22Évidemment, la constitution sociale de la religion ne se limite pas à ces quatre aspects, qui structurent le livre présent. Il y a certainement d’autres dimensions du changement religieux, où les faits temporels sont également des enjeux capitaux, et pour lesquelles d’autres approches sont sans doute légitimes. Notre objectif était seulement, ici, de montrer comment une sociologie temporaliste devait nous permettre de faire collaborer recherche sur la religion et recherche sur la modernité – de montrer comment, en fin de compte, le sociologue du religieux se devait de penser aussi son temps pour ce qu’il est, dans sa temporalité propre.
Notes de bas de page
1 Pour une histoire de la sociologie du temps, voir Adam (1990) et Bergemann (1992).

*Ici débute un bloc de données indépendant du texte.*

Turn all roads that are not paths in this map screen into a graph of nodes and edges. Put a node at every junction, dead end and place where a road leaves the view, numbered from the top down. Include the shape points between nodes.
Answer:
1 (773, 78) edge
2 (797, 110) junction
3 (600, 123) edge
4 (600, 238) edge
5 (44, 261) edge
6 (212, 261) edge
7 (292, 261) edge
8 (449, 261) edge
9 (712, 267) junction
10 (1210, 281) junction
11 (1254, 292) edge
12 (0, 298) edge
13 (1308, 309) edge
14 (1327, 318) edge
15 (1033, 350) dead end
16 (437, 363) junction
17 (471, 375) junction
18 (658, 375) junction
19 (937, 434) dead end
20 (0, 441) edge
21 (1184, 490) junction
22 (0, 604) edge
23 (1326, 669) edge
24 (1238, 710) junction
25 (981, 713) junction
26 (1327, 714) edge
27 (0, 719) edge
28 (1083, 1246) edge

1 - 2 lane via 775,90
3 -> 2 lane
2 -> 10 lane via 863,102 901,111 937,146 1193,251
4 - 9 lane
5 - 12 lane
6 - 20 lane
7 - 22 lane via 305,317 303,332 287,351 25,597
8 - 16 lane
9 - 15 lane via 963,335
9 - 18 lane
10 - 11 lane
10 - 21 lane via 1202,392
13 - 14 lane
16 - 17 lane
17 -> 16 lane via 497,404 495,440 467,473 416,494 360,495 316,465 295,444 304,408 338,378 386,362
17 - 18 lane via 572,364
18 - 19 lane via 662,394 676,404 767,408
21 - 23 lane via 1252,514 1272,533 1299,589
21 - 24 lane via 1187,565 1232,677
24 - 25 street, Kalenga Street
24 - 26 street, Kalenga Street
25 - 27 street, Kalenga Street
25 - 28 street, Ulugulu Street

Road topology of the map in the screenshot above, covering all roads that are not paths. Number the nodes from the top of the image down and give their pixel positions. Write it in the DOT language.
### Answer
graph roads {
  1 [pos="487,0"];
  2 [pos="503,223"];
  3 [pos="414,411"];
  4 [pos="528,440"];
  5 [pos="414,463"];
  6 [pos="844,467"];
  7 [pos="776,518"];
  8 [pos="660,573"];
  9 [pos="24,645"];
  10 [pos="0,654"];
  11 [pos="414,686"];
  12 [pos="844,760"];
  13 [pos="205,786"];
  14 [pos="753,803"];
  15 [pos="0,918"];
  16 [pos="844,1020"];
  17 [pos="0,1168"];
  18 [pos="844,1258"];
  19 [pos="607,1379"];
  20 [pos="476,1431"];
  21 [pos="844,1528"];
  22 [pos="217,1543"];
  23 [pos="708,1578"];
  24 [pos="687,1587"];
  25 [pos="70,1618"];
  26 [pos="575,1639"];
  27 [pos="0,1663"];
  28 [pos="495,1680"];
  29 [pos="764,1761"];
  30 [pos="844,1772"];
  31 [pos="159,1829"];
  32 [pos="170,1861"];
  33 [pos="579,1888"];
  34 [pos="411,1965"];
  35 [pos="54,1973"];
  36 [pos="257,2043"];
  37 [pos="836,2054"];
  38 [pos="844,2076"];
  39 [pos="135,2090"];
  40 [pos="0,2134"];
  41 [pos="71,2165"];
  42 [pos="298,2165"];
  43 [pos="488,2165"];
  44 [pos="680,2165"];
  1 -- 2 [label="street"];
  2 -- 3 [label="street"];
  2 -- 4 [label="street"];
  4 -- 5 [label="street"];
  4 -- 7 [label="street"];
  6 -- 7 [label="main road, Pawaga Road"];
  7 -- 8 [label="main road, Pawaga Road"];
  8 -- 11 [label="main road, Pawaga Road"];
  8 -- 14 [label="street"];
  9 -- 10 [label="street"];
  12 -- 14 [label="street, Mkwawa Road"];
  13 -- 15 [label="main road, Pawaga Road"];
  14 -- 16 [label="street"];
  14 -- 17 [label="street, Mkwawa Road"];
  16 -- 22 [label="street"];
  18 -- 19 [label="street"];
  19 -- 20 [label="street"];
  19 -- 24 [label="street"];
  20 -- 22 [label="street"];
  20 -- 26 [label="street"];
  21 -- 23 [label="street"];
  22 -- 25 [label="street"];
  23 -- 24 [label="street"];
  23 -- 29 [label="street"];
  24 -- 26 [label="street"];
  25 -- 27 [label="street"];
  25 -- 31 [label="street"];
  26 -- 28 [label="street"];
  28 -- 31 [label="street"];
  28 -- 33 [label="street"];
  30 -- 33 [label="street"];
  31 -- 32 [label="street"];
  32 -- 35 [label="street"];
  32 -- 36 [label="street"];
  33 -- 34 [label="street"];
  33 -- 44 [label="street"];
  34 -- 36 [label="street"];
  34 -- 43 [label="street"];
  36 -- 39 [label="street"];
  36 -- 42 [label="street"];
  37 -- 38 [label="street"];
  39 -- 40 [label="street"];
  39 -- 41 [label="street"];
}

2 De ce point de vue, les théories classiques de la sécularisation sont typiques d’une conscience moderne.
3 Une des formulations philosophiques de ce dispositif est le fait de Heidegger. Selon lui, le « temps » accessible à l’entente ordinaire est souvent une simple suite du passé, du présent et du futur, alors que la temporalité authentique est en fait, selon ses termes, « le phénomène unificateur où l’avenir apprésente en ayant été » (1986, 383-410).
4 Aussi, les risques et les crises actuels d’une « modernisation réflexive » ne sont pas les conséquences intentionnelles d’une modernité première, mais constituent des parties intégrantes de la modernité : ils sont le résultat logique et nécessaire de la modernité elle-même. Voir Beck (2001) et Adam (2003). Il faut admettre ici que la première modernité comportait également un aspect réflexif (par rapport à son propre passé) : l’expression de « modernisation réflexive » peut légitimement apparaître comme un pléonasme.
5 Que le marxisme soit une source importante pour le post-modernisme n’a donc rien d’étonnant.